---- Data

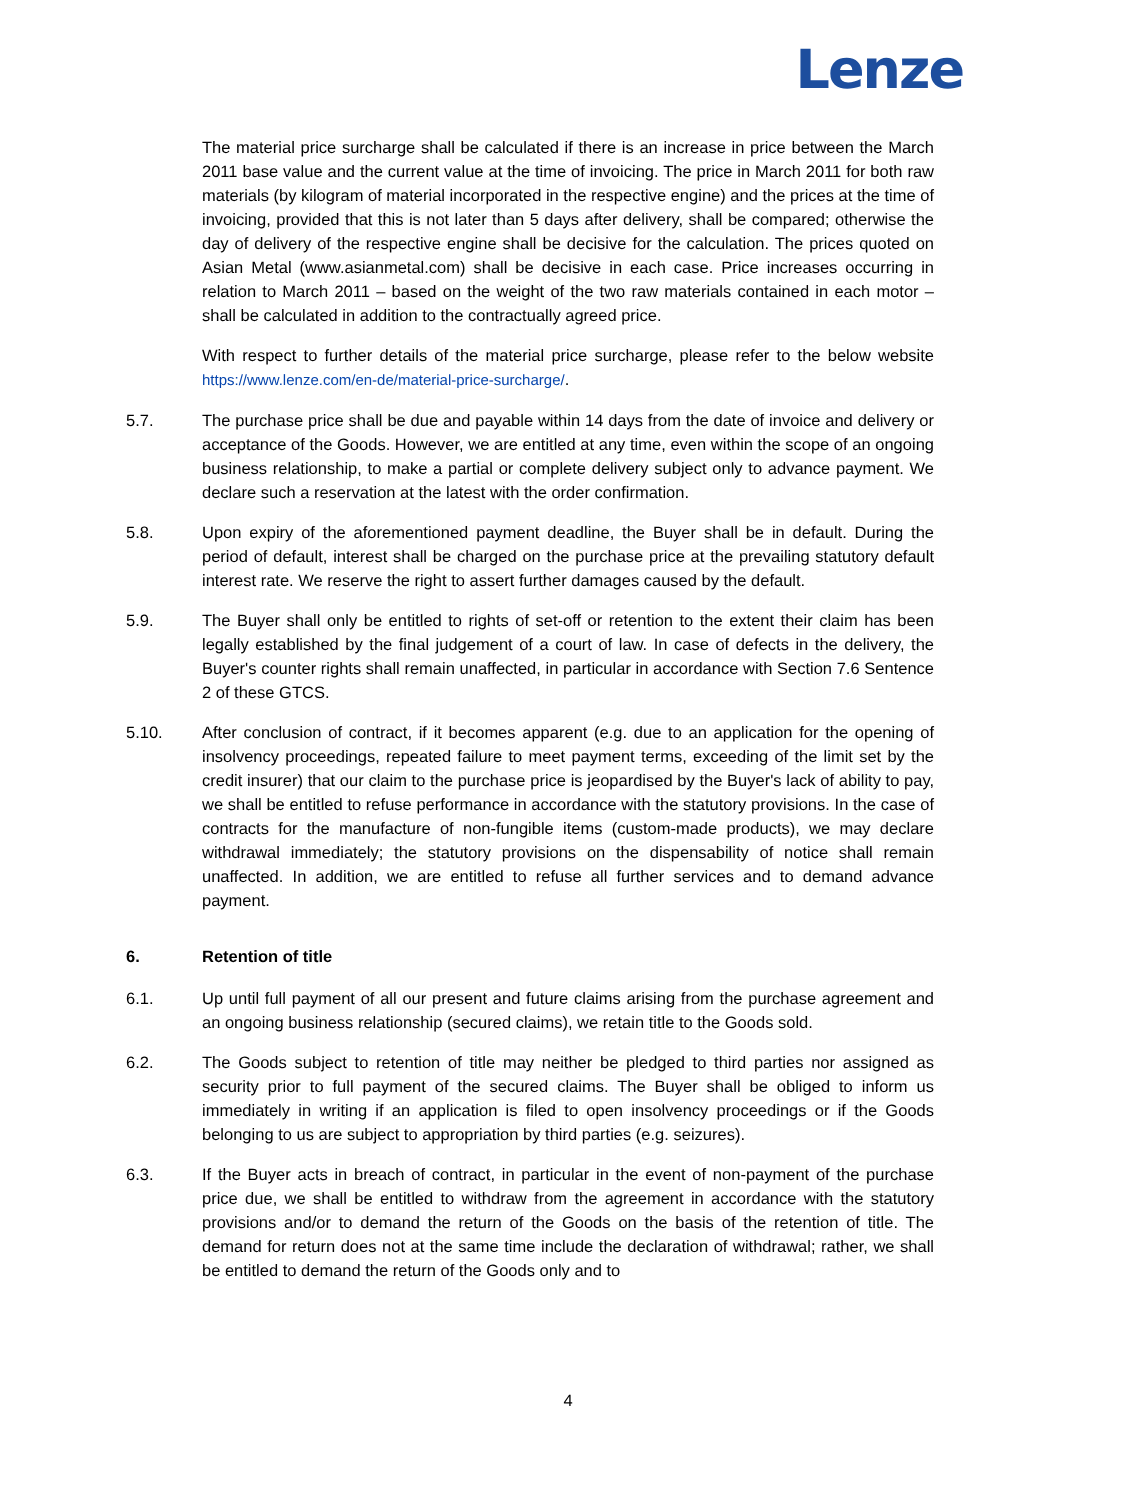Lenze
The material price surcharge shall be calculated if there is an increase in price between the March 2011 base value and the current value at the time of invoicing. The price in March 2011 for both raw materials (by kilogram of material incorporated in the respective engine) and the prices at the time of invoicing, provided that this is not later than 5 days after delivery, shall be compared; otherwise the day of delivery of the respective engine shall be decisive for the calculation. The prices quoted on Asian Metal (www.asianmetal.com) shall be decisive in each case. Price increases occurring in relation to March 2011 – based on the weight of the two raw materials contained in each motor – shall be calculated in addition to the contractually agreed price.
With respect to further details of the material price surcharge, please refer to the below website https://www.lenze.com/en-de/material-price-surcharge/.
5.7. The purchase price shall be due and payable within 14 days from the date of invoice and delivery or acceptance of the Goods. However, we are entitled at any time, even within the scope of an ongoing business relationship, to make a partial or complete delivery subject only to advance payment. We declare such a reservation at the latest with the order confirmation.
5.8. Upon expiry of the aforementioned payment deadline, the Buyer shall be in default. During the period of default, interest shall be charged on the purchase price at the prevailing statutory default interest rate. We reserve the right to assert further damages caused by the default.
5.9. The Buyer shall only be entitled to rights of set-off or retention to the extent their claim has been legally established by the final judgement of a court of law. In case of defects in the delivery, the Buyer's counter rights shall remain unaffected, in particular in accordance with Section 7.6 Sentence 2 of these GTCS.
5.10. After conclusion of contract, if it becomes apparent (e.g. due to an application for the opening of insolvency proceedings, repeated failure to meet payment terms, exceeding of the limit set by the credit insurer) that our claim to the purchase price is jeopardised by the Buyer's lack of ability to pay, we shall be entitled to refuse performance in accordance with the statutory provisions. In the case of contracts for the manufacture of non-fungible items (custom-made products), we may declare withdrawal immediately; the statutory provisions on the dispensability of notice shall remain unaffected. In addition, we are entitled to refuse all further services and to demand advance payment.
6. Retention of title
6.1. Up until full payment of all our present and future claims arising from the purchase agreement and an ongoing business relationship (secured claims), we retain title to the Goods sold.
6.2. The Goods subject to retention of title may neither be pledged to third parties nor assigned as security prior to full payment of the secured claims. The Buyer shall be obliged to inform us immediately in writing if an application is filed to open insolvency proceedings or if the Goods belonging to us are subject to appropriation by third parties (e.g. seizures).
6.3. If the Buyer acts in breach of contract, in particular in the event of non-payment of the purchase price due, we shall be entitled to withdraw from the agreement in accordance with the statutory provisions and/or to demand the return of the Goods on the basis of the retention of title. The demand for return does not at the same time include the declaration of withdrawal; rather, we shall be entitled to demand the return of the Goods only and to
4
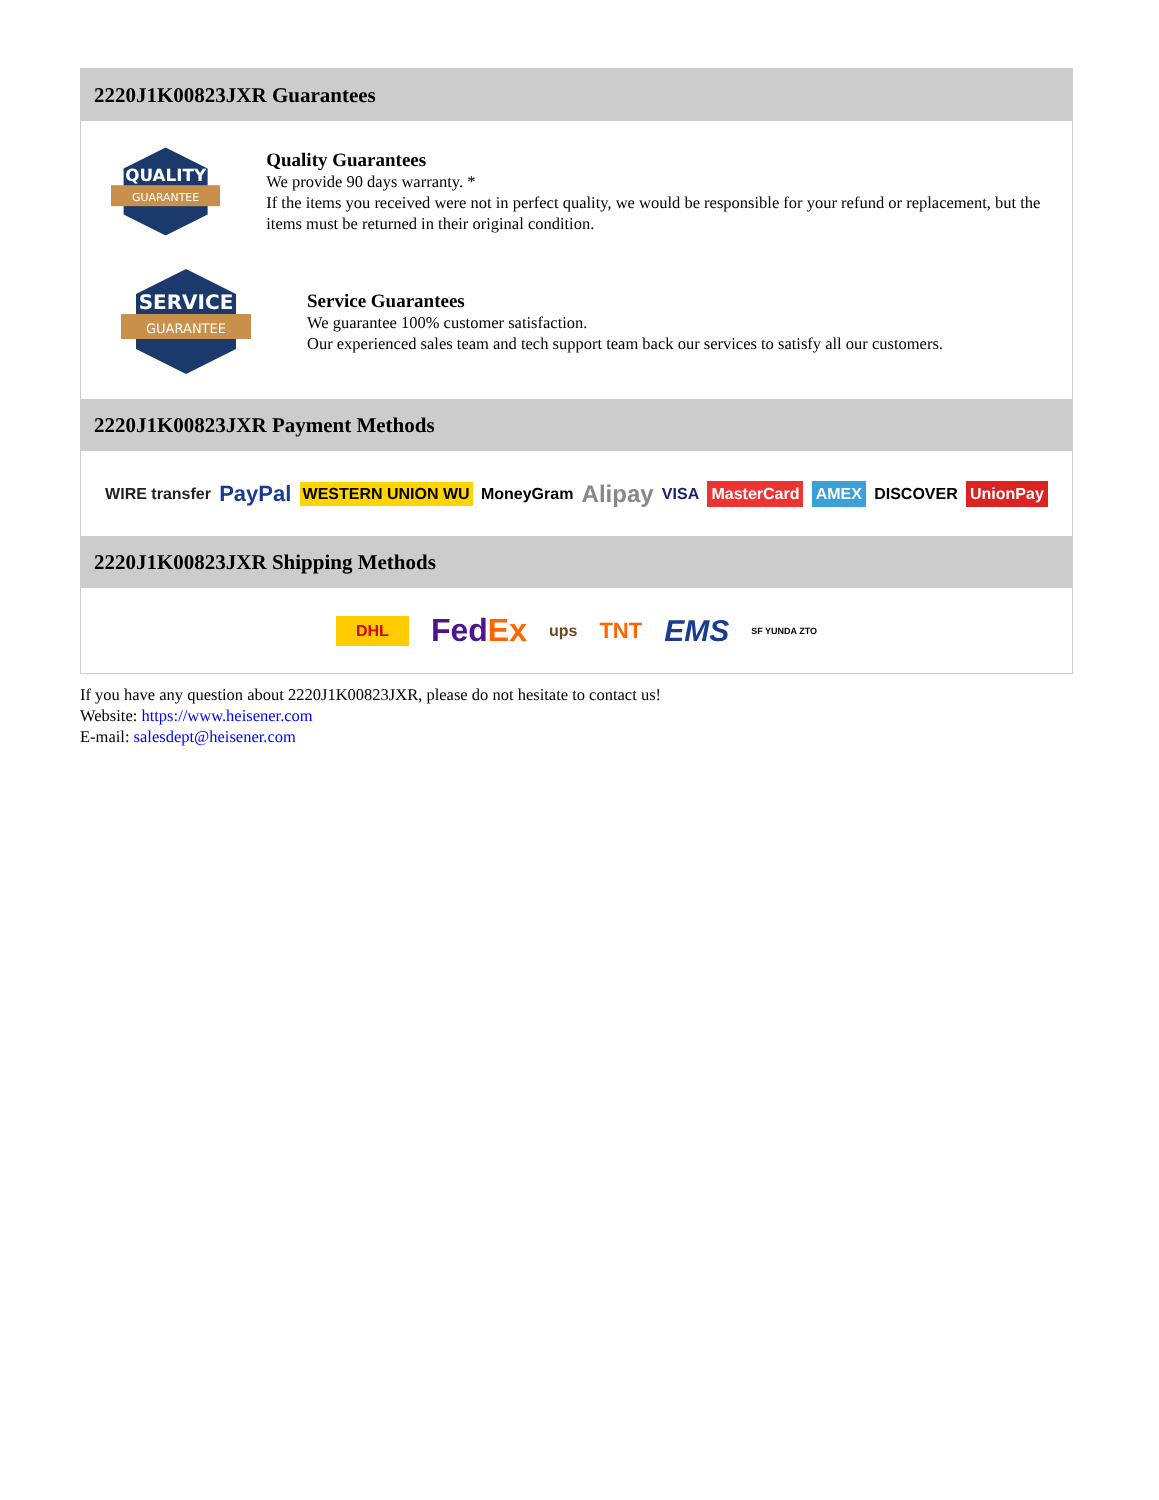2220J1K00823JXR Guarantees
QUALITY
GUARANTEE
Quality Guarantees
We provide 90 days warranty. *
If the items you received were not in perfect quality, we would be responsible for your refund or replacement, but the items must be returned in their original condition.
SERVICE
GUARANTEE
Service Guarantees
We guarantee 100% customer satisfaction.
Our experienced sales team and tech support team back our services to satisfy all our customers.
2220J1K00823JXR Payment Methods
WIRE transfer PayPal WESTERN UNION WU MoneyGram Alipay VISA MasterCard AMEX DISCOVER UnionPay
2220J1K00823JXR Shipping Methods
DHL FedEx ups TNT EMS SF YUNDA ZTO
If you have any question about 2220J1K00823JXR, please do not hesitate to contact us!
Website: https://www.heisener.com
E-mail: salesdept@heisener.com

--------

Work instruction: Only lines with the word "business" go in the answer. Take them all from the entries above.

Written response:
5.7. The purchase price shall be due and payable within 14 days from the date of invoice and delivery or acceptance of the Goods. However, we are entitled at any time, even within the scope of an ongoing business relationship, to make a partial or complete delivery subject only to advance payment. We declare such a reservation at the latest with the order confirmation.
6.1. Up until full payment of all our present and future claims arising from the purchase agreement and an ongoing business relationship (secured claims), we retain title to the Goods sold.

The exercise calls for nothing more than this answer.